Book Review: The Homes by J B Mylet – a gripping Scottish orphanage mystery

At the back of the book, J B Mylet explains how he was inspired to write this novel by his mother’s own experiences as a child in an institution very like the one in The Homes. As a young girl she thought all children were brought up in similar set-ups: a cluster of houses in a purpose-built of village with twenty or thirty children per cottage with ‘house parents’ and a cook to feed them all. She didn’t realise that most children grew up with their biological families.

And at first it’s the same for Lesley, sharing a room with five other girls, including her best friend, Jonesy, all about the same age. But now she’s twelve, she knows better. She at least gets regular visits from her grandmother, who though kindly, is unable to care for Lesley, and neither can her mother who visits a few times a year. Lesley is bitter about her mother and finds it difficult to believe her when her mother says she’s hoping to bring her home to live with her one day. Jonesy is there is because the state has considered her mother an unsuitable parent.

There are other rooms in Lesley’s house with more girls of different ages and in charge are the Patersons, a childless couple who do their best. But Mr Paterson is not above taking his belt to the girls, in fact it’s expected. Jonesy gets it more than most. She’s just so lively and unstoppable. And everyone is terrified of the Superintendent, Mr Gordon. Jonesy’s non-stop chatter is a foil to Lesley’s quieter intelligence. Meanwhile Lesley escapes into her studies, one of the few children who bus to a local school.

Fears of punishments and schoolyard bullies all fade into the background when an older girl, Jane Denton, goes missing, her murdered body found some days later. When another girl disappears, Jonesy determines to find out who the murderer is, while Lesley acts as a sounding board and is dragged into Jonesy’s sleuthing, throwing the girls into danger.
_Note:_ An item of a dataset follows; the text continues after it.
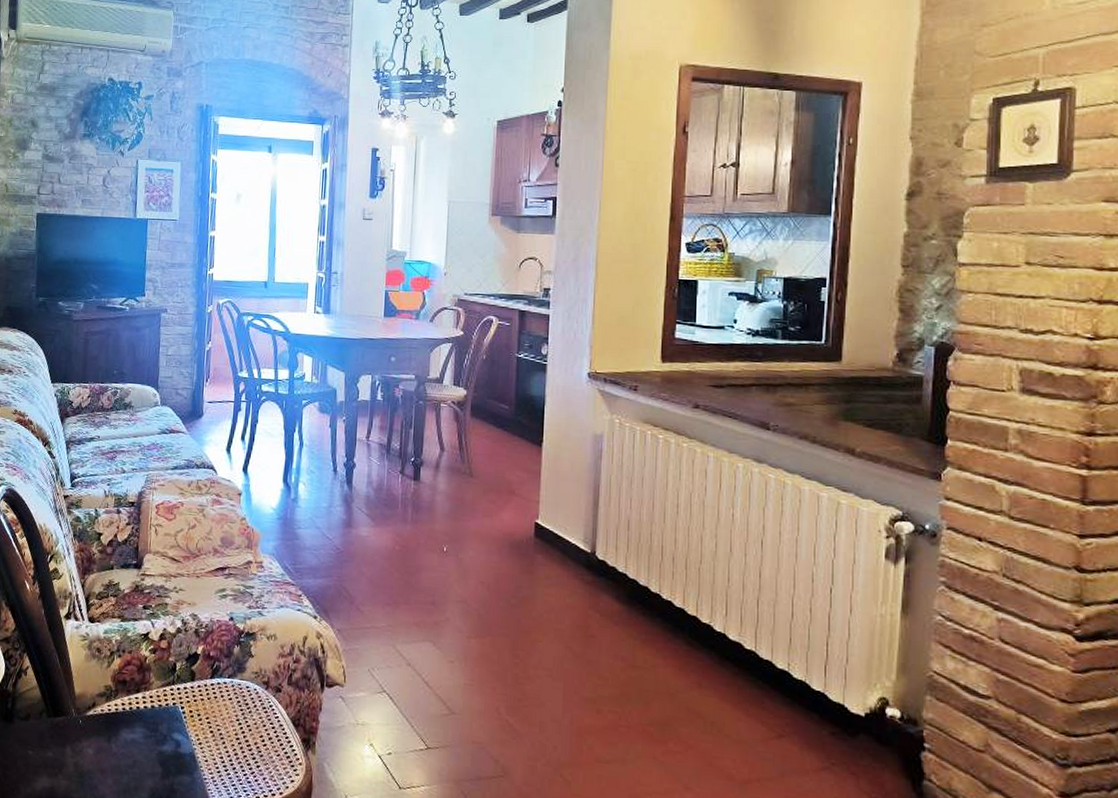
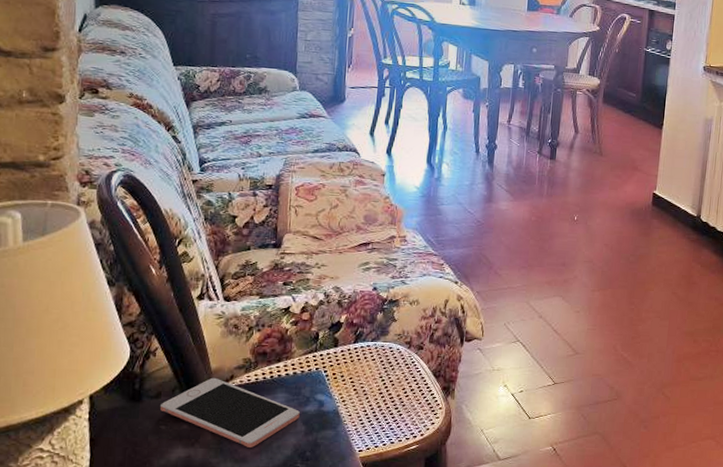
cell phone: none [29,703,157,786] -> present [160,377,300,447]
What follows is a fairly classic mystery with plenty of secrets and hidden motives.

And while this is entertaining, it is the characters of the girls, especially Lesley’s narrative voice, sensitive and smart but also easily led down blind alleys, that make the story interesting. That and the strikingly original setting. It’s difficult to forget that these are vulnerable children who deserve so much better. Fortunately not all the adults are unsympathetic. Eadie is the kindly therapist who listens and offers advice; there’s a friendly detective and Lesley gets help just in the nick of time from an unexpected quarter.

The Homes makes for a compelling story, part mystery, part social commentary, that will have you riveted until the last page. But the story behind the story is just as interesting. I wonder what Mylet will come up with next. This book gets a four out of five from me.